Like many other African Americans in her time, Ida B. Wells was born into struggle. Ida was born into slavery in 1862, but a few months after her birth she was set free by the Emancipation Proclamation. However, the Emancipation Proclamation did not end all injustice, which she spent most of her life fighting against. Ida Wells’ parents most likely had an influence on her mindset. After the slaves were freed, her parents were involved in the restoration process of the country. They also insisted that Ida should get her education. This led her to go to Shaw University, now called Rust College, in order to get her education. However, Ida was removed from the university after getting into an argument with the president of the college. Soon after, tragedy struck and Ida’s parents and brother were taken by yellow fever. Ida became a teacher in order to support the rest of her family. She later finished her education at Fisk University.

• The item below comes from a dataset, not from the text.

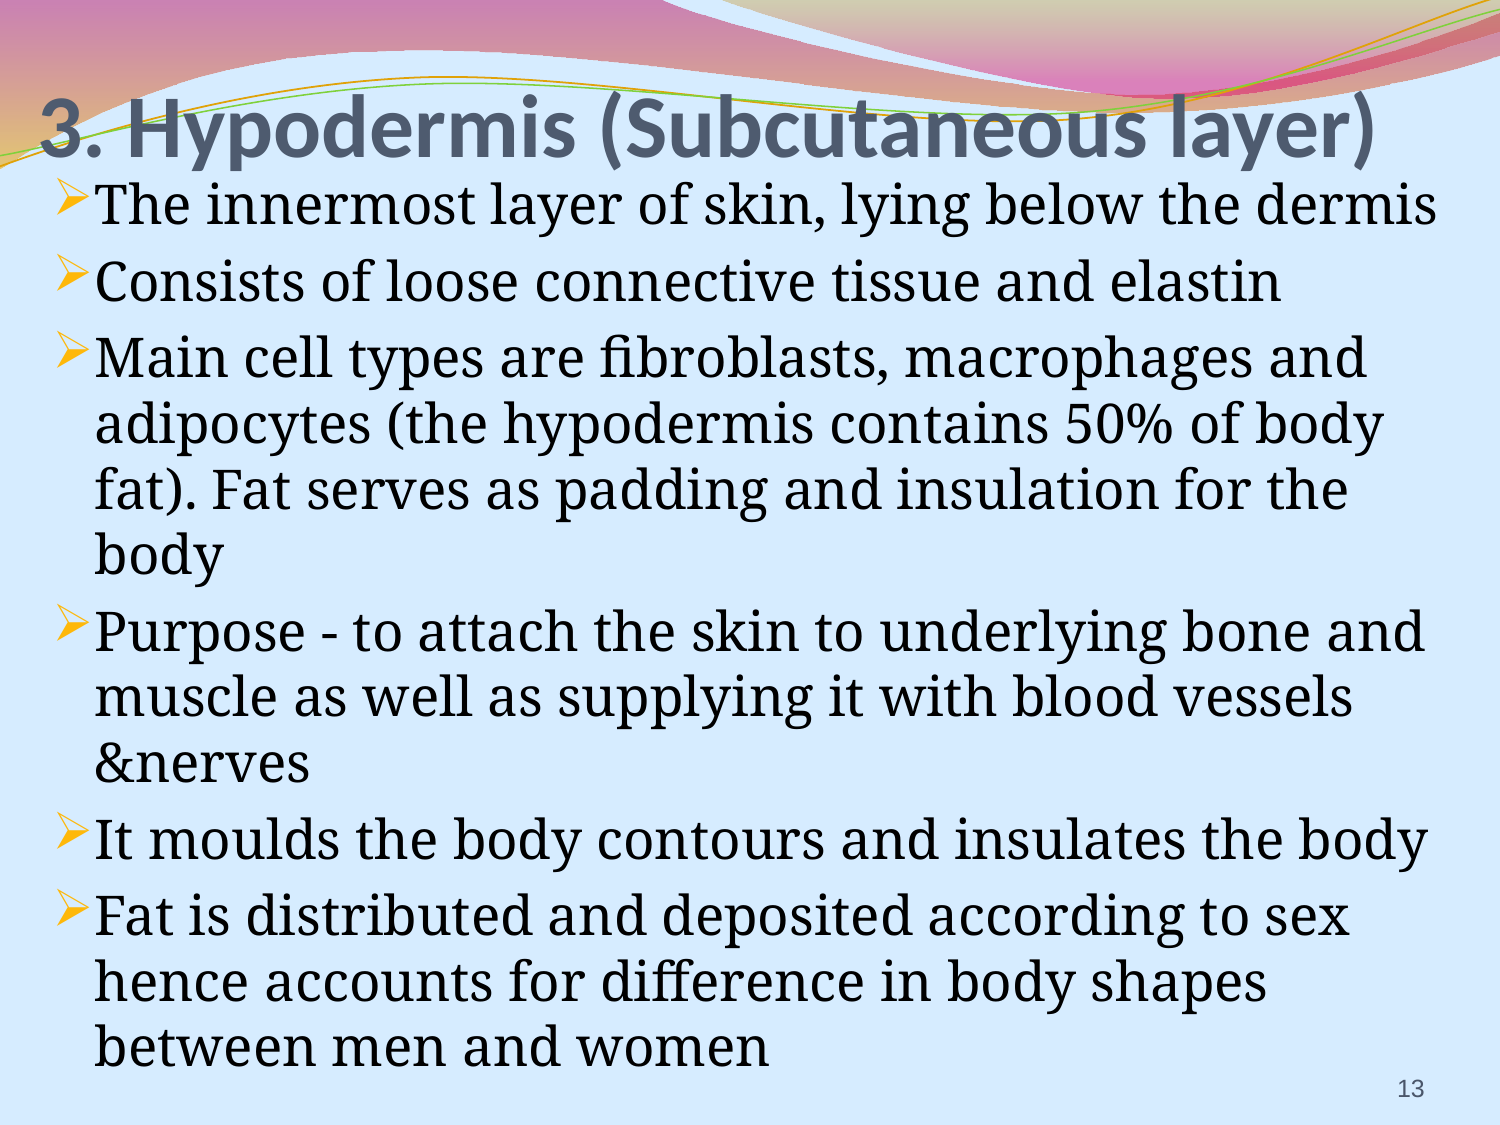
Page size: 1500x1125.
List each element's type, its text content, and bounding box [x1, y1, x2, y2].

title 3. Hypodermis (Subcutaneous layer) [37, 37, 1451, 162]
slide_number 13 [1299, 1042, 1425, 1103]
list The innermost layer of skin, lying below the dermis Consists of loose connective tissue and elastin Main cell types are fibroblasts, macrophages and adipocytes (the hypodermis contains 50% of body fat). Fat serves as padding and insulation for the body Purpose - to attach the skin to underlying bone and muscle as well as supplying it with blood vessels &nerves It moulds the body contours and insulates the body Fat is distributed and deposited according to sex hence accounts for difference in body shapes between men and women [37, 162, 1500, 1088]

It was 1884 when Wells began her life of activism. Upon being thrown out of the first class train in Memphis despite having a ticket, she sued the train company. Wells won in state court, but her case was overturned in federal court. After this, her time had begun, Ida became skeptical about the lynchings of black men that were popular at the time. White mobs would go around lynching black men who were in jail awaiting their trials. Most of them had not yet been convicted of a crime, but just the fact that they were “suspected” of one was enough evidence for the public to kill them. One of Ida Wells’ friends became the victim of this atrocity and that was enough for Ida to investigate them. Ida had been writing ever since the train incident and she began to write about the lynchings that were happening. She would investigate local killings and publish her findings in local newspapers and pamphlets. She had been investigating and publishing these things for years when one of her articles enraged a mob in 1892. The mob stormed into her office and destroyed her equipment, running her out of Memphis.

Ida B. Wells moved to Chicago after that and married Ferdinand Barnett in 1895. She was one of the first American ladies to keep her original name. Wells had children while continuing her activism and began to travel internationally spreading her ideals. She was criticized by white suffragists of her time, but she persisted in spreading her thoughts. She was part of founding the National Association of Colored Women’s Club and helped found the National Association for the Advancement of Colored People. Ida Wells died in 1931 after making much impact on the world.

What the Project Means to Me

I felt a lot of pride researching for this project. From when I was reading about Ida B. Wells, to when I was hearing stories of my family from my dad, I was realizing how far we’ve come, but I was also seeing the determination we black women have had all throughout history. No matter what situation we find ourselves in, we do not let it keep us down.

Ida B. Wells had to fight as an abolitionist and as a suffragist. She fought as an African American to be given even the respect to be treated as a woman and she fought as a woman to be given the same rights that men were given. Wells understood how important it was for women to be able to vote, how representation is needed in order to have a successful government. Despite all odds, Wells worked to document and bring attention to important happenings.

When I hear stories of my family’s own independence, the moment we got to vote, our struggle to success, I feel the same sort of pride as I feel for Ida B. Wells. When I hear that my great grandmother was able to vote before Swedish women, or when I learn that my grandparents made sure to be involved in every election, or even when I learn that my sister not only votes but is an influencer in the Democratic Party, I cannot help but smile because we have come so far and because we are striving to go even further.